2

Let $A=\left(A_{i j}\right)$ be an $n \times n$ symmetric matrix, and define the function $f: \mathbb{R}^n \rightarrow \mathbb{R}$ as $$ f(x):= \frac{1}{2} ​ ⟨x,Ax⟩ $$ Using the definition, determine the second-order derivative $D^2 f(a) \in \operatorname{Hom}^2\left(\mathbb{R}^n, \mathbb{R}\right)$. (Here, $\operatorname{Hom}^2\left(\mathbb{R}^n, \mathbb{R}\right)$ refers to the space of bilinear maps $\mathbb{R}^n \times \mathbb{R}^n \rightarrow \mathbb{R}$.).

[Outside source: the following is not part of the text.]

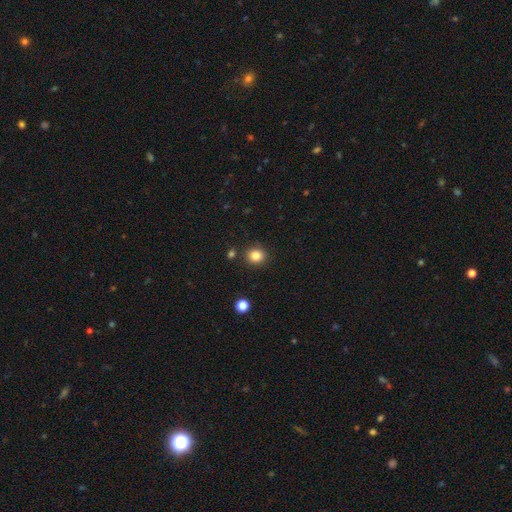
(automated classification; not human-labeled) This is clearly a smooth galaxy (84%). How rounded: clearly round (86%). Merging: clearly none (87%).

I have found the derivative using the definition, that is $a^TA$, and I know that the definition of the second-order derivative is $\left(D^2 f\right)(a):=D(D f)(a) \in \operatorname{Hom}^2\left(\mathbb{R}^n, \mathbb{R}^m\right)$, but I don't know how to use this to find the second-order derivative.

Allison
  • 113

3 Answers3

3

Using the definition of inner product:

$$\langle x, Ax\rangle=\sum_{j}\sum_{i}x_j A_{i,j} x_i $$

Taking the $\partial_{x_k}$ component to the inner product:

$${\partial \over \partial {x_k}}\sum_{j}\sum_{i}x_j A_{i,j} x_i=\sum_{j}\sum_{i}{\partial \over \partial {x_k}}x_j A_{i,j} x_i$$

$$=2A_{k,k}x_k+\sum_k\sum_{i\neq k}A_{i,k}x_i$$

Then for the second "derivative" (in reality the Jacobian of the gradient, the Hessian matrix), has component of mixed partial derivatives, so you need to take partial derivative of one component with respect of all components.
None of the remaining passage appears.